Activity: Begin the copy at the line containing "fertőzés a kezdeti" in the data below and end it at the line containing "Neurocirujanos en Aguascalientes", keeping each line exact and leaving out pictures.

(Stored items)
◇ ◇ ◇

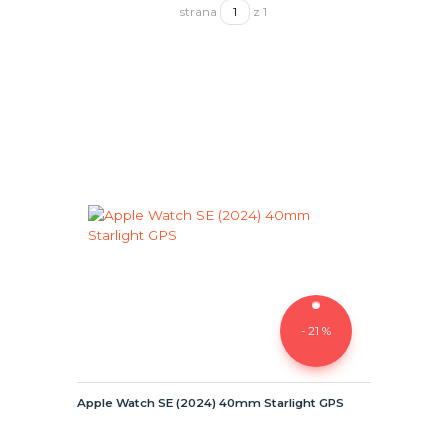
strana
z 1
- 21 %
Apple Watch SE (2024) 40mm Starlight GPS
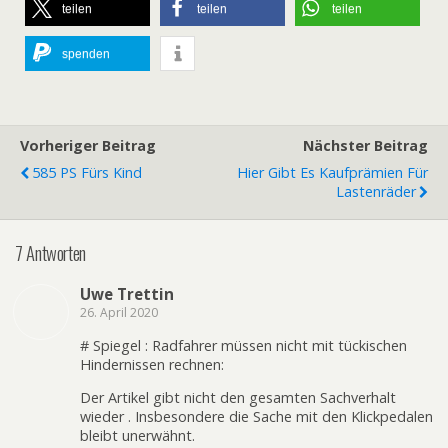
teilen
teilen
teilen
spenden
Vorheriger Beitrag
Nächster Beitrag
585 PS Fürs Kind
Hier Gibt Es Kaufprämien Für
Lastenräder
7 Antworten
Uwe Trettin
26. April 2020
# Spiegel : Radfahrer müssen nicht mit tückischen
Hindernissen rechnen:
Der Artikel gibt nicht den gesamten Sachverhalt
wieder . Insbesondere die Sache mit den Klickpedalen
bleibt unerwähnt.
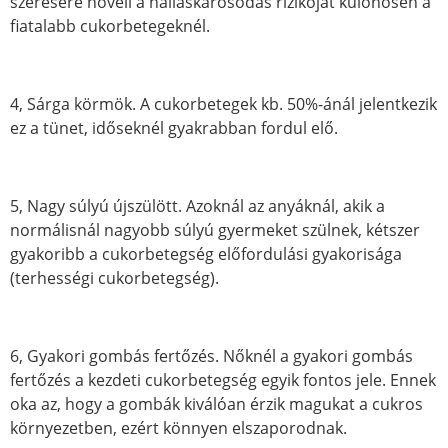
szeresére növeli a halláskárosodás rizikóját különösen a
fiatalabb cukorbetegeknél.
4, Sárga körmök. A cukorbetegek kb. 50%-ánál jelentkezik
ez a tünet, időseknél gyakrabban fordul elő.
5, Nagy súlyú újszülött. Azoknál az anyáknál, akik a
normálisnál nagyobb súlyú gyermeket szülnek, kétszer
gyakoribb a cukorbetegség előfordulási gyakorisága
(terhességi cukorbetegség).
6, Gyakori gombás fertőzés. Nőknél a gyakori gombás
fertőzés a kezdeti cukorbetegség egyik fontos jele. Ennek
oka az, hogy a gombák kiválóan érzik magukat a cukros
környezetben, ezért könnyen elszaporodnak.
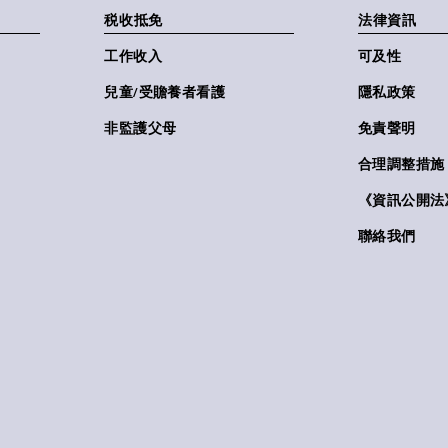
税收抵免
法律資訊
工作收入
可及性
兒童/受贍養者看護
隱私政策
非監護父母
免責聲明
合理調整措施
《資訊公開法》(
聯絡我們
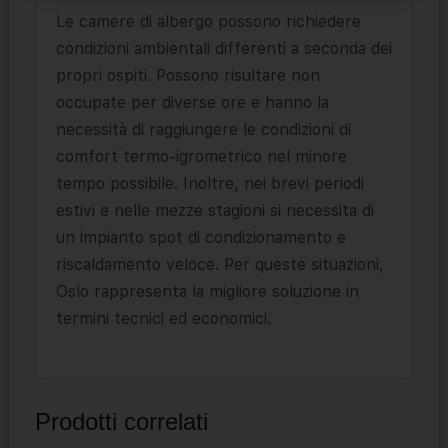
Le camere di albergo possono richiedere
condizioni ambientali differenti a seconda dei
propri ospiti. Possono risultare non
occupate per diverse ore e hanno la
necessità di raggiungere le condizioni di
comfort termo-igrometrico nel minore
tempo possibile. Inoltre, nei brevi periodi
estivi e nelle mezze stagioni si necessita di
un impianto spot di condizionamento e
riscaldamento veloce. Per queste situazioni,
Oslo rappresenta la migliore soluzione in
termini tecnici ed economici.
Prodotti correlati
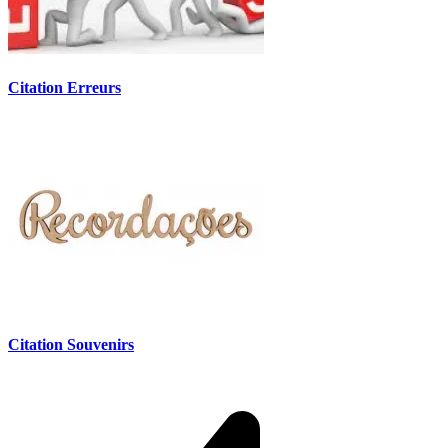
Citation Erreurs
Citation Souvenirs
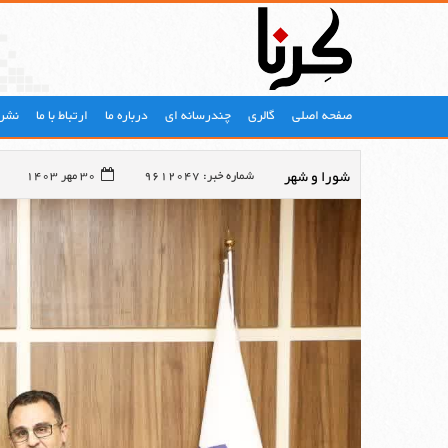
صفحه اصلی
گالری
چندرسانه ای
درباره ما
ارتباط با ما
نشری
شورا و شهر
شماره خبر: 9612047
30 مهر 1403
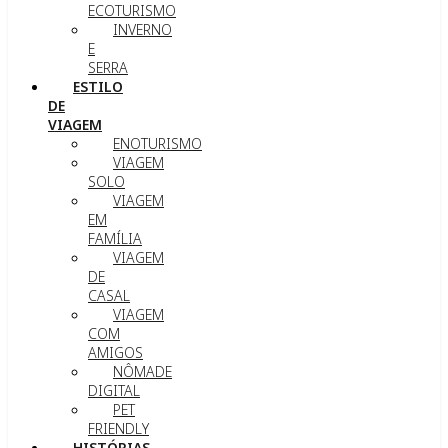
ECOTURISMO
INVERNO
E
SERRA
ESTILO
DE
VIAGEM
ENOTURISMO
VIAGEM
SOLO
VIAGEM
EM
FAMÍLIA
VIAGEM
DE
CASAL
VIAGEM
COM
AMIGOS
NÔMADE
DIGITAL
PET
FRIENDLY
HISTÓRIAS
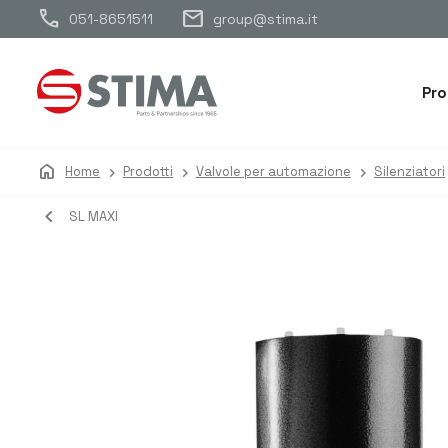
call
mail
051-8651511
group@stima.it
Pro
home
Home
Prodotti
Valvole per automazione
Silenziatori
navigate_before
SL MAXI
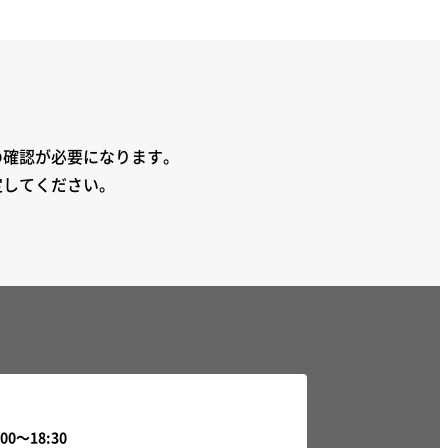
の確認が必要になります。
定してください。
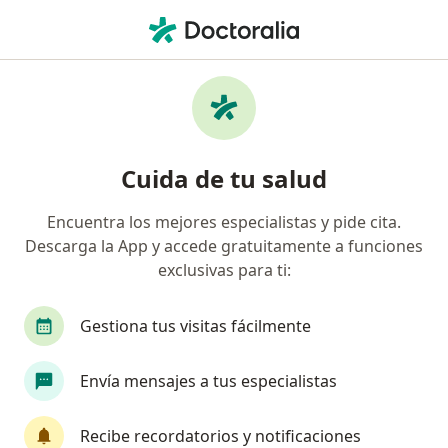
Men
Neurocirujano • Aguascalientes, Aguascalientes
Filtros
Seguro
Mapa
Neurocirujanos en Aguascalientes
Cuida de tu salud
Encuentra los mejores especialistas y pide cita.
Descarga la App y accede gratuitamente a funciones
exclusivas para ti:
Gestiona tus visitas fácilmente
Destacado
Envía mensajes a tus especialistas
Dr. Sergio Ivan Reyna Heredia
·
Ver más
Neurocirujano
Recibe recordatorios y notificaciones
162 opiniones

◇ ◇ ◇

Expected answer:
fertőzés a kezdeti cukorbetegség egyik fontos jele. Ennek
oka az, hogy a gombák kiválóan érzik magukat a cukros
környezetben, ezért könnyen elszaporodnak.
税收抵免
法律資訊
工作收入
可及性
兒童/受贍養者看護
隱私政策
非監護父母
免責聲明
合理調整措施
《資訊公開法》(
聯絡我們
Le camere di albergo possono richiedere
condizioni ambientali differenti a seconda dei
propri ospiti. Possono risultare non
occupate per diverse ore e hanno la
necessità di raggiungere le condizioni di
comfort termo-igrometrico nel minore
tempo possibile. Inoltre, nei brevi periodi
estivi e nelle mezze stagioni si necessita di
un impianto spot di condizionamento e
riscaldamento veloce. Per queste situazioni,
Oslo rappresenta la migliore soluzione in
termini tecnici ed economici.
Prodotti correlati
Citation Erreurs
Citation Souvenirs
صفحه اصلی
گالری
چندرسانه ای
درباره ما
ارتباط با ما
نشری
شورا و شهر
شماره خبر: 9612047
30 مهر 1403
ECOTURISMO
INVERNO
E
SERRA
ESTILO
DE
VIAGEM
ENOTURISMO
VIAGEM
SOLO
VIAGEM
EM
FAMÍLIA
VIAGEM
DE
CASAL
VIAGEM
COM
AMIGOS
NÔMADE
DIGITAL
PET
FRIENDLY
HISTÓRIAS
call
mail
051-8651511
group@stima.it
Pro
home
Home
Prodotti
Valvole per automazione
Silenziatori
navigate_before
SL MAXI
の確認が必要になります。
定してください。
Men
Neurocirujano • Aguascalientes, Aguascalientes
Filtros
Seguro
Mapa
Neurocirujanos en Aguascalientes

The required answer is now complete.